Der Untertitel des Buches – die verbotene Frage - bezieht sich auf die Erzählung über die nach 1948 vertriebenen und geflüchteten AraberInnen ( seit der Charta der PLO von 1964 als PalästinsererInnen bezeichnet) als alleinige Opfer der Konflikte im nahen Osten mit eigenem Flüchtlingshilfswerk ( UNRWA) und in der Geschichte einmaliger Vererbbarkeit des Flüchtlingsstatus.

In der anschließenden Diskussion kam außer Nachfragen zum Buch auch die Frage auf, wie damit umzugehen sei, dass jede Kritik an einer vorsintflutlichen, antimodernen Veranstaltung, die mehr und mehr auch in Europa Einzug hält, mittlerweile als rechts gebrandmarkt würde, paradoxerweise gerade von links. Eine junge Lehrerin fragte dies, berichtete auch, dass der Ungeist von religionsunterfütterter Antiemanzipation mehr und mehr Einzug in Lehranstalten hielte, Stellen, Posten und Projektgelder an die vergeben würden, die im Namen von Antirassismus auf den Zug aufspringen würden.

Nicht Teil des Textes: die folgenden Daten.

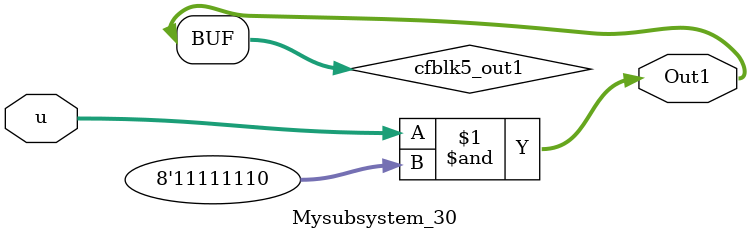
<source format=v>



`timescale 1 ns / 1 ns

module Mysubsystem_30
          (u,
           Out1);


  input   [7:0] u;  // uint8
  output  [7:0] Out1;  // uint8


  wire [7:0] cfblk5_out1;  // uint8


  assign cfblk5_out1 = u & 8'b11111110;



  assign Out1 = cfblk5_out1;

endmodule  // Mysubsystem_30


</source>
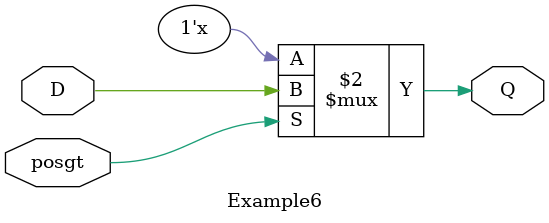
<source format=v>
`timescale 1ns / 1ps

module Example6(Q, D, posgt);
output Q;
input D, posgt;
reg Q;
always@(D or posgt)
begin
if(posgt)
Q <= D;
end
endmodule

</source>
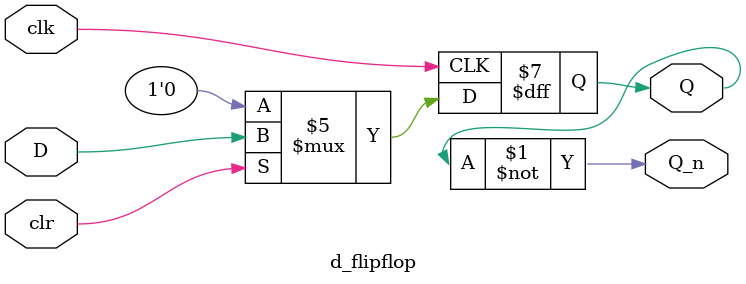
<source format=v>
/*===========D-FLIP-FLOP===========
Tenemos que asegurarnos que solo 
cambie de valor cuando el relo esta
en una de las transiciones para que
sea un flip-flop.
Recordemos:
1. 1 input: D
2. Characteristic Table:
    D| Q(t+1)
    ----------
    0| 0 (reset)
    1| 1 (set)
3. Hace 2 de las 3 operaciones: set y reset
*/
module d_flipflop(output reg Q, output Q_n, input D, clr, clk);
    assign Q_n = ~Q;
    //always @ (posedge clk, negedge clr) //cleare asincronico
    always @ (posedge clk) //cleare sincronico
        if(!clr) Q <= 1'b0;
        else Q <= D;
endmodule
</source>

Wie man dagegen angehen könnte, sich als emanzipierter Mensch fast automatisch die Zuschreibung, rechts zu sein, einzuhandeln. Grigat, in manch linkem Antiimp-Kreis selbst bereits als rechts, rassistisch usw. verunglimpft, blieb optimistisch. Man müsse und  könne dagegen halten, zur Not gerichtlich. In Frankreich sei dies mittlerweile Programm.

Keine erfreulichen Aussichten, und wie bereits erwähnt – meine Frage nach dem Grund der deutschen weltanschauungsübergreifenden Zuneigung zum iranischen System stellte ich an diesem Abend nicht mehr. Es herrschte bereits Aufbruchstimmung, ich wollte nicht diejenige sein, die die Veranstaltung mit noch mehr Unverdaulichem beendete.